Intervention de Jean Bizet

Commission de l'économie, du développement durable et de l'aménagement du territoire — Réunion du 29 juin 2010 : 1ère réunion
Conclusions du groupe de haut niveau sur le lait — Débat et présentation d'une proposition de résolution européenne

Photo de Jean BizetJean Bizet, président de la commission des affaires européennes :

Le projet de proposition de résolution qui vous a été adressé à la fin de la semaine dernière fait suite au rapport du groupe d'experts à haut niveau sur le lait qui a été rendu public le 15 juin 2010.

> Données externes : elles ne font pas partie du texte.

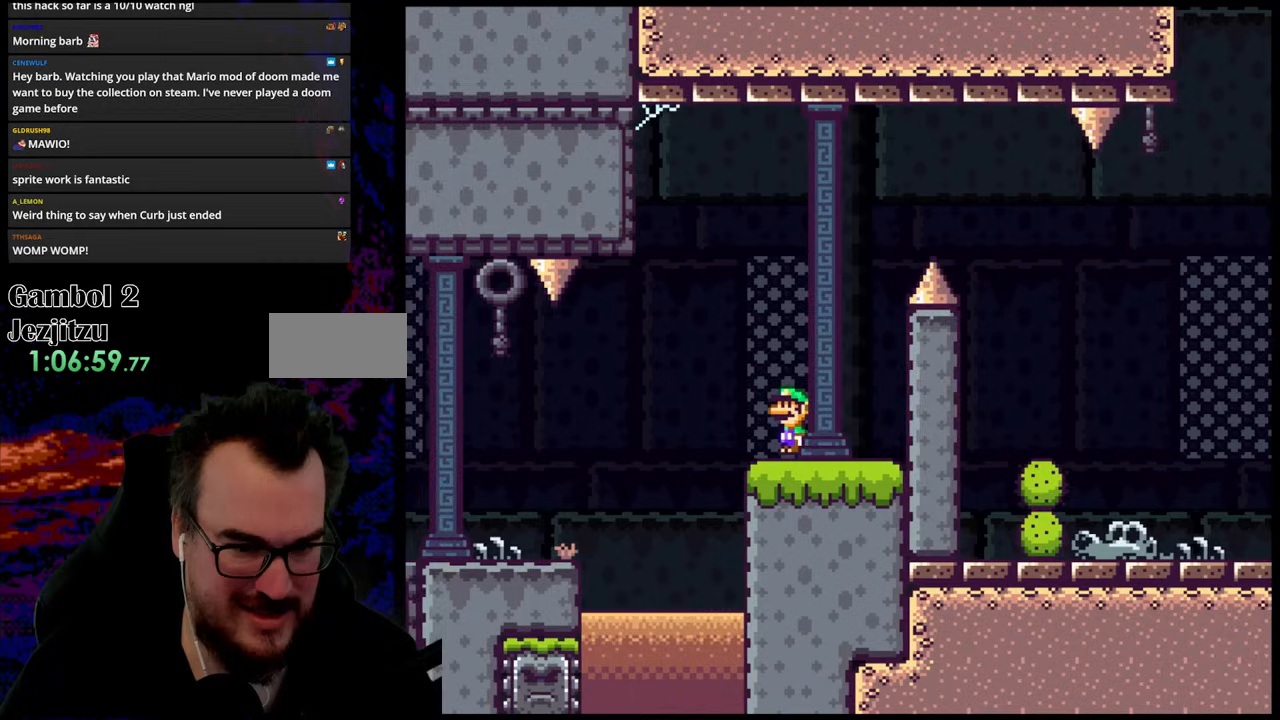
{"buttons": ["Y", "DPAD_LEFT"], "events": [[33, "Y", "down"], [83, "B", "down"], [133, "DPAD_LEFT", "up"], [233, "DPAD_UP", "down"], [250, "DPAD_LEFT", "down"], [250, "DPAD_UP", "up"], [400, "B", "up"]]}
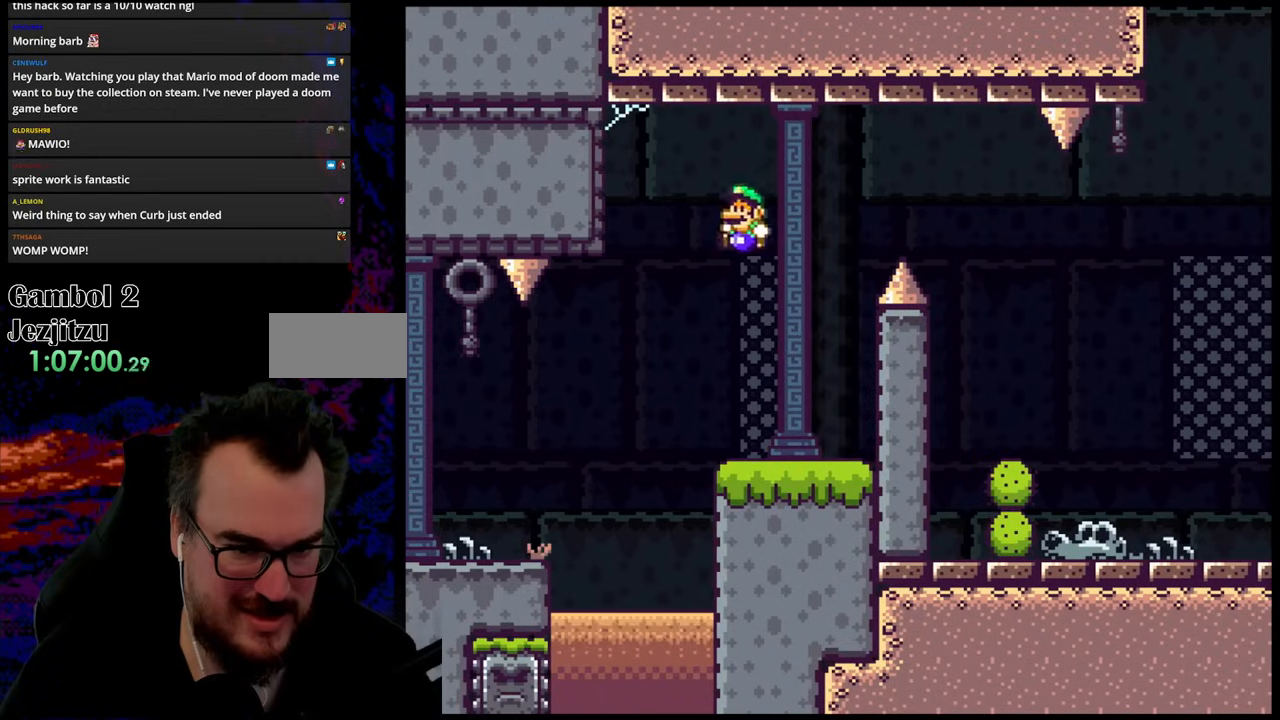
{"buttons": ["B", "Y", "DPAD_RIGHT"], "events": [[33, "DPAD_LEFT", "up"], [83, "DPAD_RIGHT", "down"], [467, "B", "down"]]}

Ce groupe fut créé le 5 octobre 2009 à la suite de la crise du lait. La France a très largement poussé à sa création sous l'égide de la Commission européenne. Composé de représentants de chaque État membre, il était présidé par Jean-Luc Demarty, le directeur général de la DG agriculture de la Commission européenne. Il m'a semblé important que, dans le cadre du groupe de travail conjoint sur la réforme de la politique agricole commune (PAC), notre commission, puis la commission de l'économie, prenne rapidement position sur ce document. En effet, même si le groupe d'experts avait pour unique lettre de mission de se pencher sur le secteur du lait, ses conclusions alimenteront les réflexions sur la réforme de la PAC.

Le calendrier est serré. Les conclusions du groupe d'experts devraient en effet se traduire par des initiatives de la Commission européenne à la fin de l'année et les discussions sur la réforme de la PAC devraient débuter au mois de novembre prochain. Nous ne pouvions donc pas nous permettre de laisser passer l'été avant de réagir à ce document important.

J'ai procédé à une dizaine d'auditions auxquelles plusieurs membres du groupe de travail ont participé. Je ne reviendrai pas sur la crise du lait de 2008-2009. Nous l'avons souvent évoquée et analysée dans nos commissions respectives. Je dresserai néanmoins un bref panorama de la filière lait.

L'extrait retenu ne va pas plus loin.